Bounding box coordinates:
***

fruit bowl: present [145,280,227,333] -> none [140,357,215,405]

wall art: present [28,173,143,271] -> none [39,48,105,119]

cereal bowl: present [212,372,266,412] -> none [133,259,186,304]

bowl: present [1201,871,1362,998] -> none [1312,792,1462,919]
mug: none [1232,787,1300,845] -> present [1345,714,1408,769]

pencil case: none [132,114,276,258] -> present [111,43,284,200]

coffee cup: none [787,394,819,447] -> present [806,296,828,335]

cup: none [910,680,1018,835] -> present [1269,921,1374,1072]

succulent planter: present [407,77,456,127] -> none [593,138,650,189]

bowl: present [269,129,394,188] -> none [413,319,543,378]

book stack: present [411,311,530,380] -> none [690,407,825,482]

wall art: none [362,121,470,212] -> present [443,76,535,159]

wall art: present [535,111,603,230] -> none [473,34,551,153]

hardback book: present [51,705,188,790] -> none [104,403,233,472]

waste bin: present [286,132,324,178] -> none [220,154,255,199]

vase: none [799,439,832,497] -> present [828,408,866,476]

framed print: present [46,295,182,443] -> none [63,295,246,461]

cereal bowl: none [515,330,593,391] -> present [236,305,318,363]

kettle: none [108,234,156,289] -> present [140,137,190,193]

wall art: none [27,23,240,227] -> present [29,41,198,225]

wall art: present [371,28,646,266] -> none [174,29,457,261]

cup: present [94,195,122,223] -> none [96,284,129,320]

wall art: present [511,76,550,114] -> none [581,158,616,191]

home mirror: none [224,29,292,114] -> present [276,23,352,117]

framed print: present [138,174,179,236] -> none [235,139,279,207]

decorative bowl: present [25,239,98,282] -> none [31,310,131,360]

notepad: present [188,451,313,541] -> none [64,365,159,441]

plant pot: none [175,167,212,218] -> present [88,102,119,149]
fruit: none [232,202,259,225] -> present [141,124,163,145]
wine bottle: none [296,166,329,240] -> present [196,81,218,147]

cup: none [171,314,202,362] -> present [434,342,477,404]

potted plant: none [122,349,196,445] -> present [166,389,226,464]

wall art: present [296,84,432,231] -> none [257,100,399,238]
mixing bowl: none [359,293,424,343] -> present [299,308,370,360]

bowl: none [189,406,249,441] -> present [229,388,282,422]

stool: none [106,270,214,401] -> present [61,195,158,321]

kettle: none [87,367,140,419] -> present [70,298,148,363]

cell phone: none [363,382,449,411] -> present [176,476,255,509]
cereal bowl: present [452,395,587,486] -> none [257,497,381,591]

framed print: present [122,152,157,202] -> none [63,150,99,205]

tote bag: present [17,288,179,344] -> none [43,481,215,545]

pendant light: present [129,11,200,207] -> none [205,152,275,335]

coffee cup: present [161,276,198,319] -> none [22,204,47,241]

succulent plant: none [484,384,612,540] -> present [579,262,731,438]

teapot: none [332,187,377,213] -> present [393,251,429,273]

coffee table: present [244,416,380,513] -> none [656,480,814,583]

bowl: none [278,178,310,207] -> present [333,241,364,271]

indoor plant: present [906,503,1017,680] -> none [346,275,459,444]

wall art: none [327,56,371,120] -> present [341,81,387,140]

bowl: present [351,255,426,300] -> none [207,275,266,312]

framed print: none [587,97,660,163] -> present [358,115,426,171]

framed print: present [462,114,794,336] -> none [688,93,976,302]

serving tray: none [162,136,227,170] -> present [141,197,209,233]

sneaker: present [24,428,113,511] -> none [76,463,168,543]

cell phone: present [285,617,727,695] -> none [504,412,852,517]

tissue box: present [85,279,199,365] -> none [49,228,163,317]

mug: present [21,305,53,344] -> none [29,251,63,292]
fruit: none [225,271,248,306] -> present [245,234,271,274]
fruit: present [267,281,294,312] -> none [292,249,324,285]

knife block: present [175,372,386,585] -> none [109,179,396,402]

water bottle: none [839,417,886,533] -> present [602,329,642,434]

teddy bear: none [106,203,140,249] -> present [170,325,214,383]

***

▶ _What is required_:
Pick out all lines from the data above in which the word "book" appears.

▶ _Answer box_:
book stack: present [411,311,530,380] -> none [690,407,825,482]
hardback book: present [51,705,188,790] -> none [104,403,233,472]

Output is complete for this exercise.